**EXTRACTED INFORMATION**
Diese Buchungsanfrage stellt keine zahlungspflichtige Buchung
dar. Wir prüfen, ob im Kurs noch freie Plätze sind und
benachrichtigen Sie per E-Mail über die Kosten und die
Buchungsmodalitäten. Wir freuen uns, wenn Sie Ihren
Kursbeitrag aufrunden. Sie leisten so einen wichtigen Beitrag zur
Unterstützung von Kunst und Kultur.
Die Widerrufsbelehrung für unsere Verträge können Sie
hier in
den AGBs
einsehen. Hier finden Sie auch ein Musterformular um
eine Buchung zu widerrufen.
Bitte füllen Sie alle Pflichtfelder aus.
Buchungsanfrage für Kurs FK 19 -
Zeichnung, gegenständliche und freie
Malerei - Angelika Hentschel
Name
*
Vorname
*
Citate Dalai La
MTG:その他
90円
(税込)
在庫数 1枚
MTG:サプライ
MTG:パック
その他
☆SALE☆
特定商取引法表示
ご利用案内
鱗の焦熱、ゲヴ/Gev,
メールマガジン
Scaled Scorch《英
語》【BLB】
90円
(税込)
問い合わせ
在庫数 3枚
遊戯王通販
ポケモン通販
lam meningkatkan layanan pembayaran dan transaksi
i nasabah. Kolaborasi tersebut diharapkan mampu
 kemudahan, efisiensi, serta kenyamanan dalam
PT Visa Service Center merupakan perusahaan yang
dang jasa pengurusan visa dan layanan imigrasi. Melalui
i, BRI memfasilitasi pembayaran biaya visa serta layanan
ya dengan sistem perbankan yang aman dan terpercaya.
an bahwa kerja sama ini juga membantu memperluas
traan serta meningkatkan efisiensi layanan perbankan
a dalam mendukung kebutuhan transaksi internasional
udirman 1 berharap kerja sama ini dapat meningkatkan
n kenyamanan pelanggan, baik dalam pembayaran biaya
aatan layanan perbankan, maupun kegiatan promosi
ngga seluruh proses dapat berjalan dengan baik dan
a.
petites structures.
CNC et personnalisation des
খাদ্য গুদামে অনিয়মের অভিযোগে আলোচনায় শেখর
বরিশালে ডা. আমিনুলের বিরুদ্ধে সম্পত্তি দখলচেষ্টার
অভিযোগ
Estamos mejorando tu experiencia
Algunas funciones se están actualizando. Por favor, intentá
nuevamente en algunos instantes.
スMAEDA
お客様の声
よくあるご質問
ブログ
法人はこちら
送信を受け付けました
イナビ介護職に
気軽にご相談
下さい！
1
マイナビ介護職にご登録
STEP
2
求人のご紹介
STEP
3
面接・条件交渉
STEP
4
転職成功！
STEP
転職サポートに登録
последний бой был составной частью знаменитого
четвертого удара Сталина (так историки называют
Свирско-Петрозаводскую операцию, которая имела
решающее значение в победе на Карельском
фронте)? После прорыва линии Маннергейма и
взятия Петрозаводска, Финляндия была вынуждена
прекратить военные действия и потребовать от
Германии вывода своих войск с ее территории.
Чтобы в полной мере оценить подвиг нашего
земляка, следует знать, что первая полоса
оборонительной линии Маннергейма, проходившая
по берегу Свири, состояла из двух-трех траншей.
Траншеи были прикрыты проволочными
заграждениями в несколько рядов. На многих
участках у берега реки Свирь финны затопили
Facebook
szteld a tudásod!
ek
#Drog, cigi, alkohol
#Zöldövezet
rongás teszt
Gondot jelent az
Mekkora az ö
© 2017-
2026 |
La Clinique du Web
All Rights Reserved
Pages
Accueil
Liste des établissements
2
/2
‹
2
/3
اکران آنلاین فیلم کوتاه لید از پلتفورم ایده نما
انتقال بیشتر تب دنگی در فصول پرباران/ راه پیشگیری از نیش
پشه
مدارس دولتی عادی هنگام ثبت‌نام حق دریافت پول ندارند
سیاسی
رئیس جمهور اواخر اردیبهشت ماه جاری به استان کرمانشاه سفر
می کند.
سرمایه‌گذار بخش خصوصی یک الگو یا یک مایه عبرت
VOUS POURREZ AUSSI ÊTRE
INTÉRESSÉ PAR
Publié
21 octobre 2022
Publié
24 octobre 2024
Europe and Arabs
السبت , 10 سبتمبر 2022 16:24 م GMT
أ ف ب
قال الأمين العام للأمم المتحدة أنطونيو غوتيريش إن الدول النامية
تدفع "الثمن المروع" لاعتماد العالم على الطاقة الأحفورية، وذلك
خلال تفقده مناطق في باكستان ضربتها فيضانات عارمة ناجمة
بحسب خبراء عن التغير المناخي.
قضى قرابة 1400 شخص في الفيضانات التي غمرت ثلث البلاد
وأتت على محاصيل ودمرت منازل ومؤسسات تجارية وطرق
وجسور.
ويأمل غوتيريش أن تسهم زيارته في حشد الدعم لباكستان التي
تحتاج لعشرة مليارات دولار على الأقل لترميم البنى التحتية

**WHAT YOU WILL DO**
Every line above that holds the string "meningkatkan" should be copied out.

**WRITTEN RESPONSE**
lam meningkatkan layanan pembayaran dan transaksi
traan serta meningkatkan efisiensi layanan perbankan
udirman 1 berharap kerja sama ini dapat meningkatkan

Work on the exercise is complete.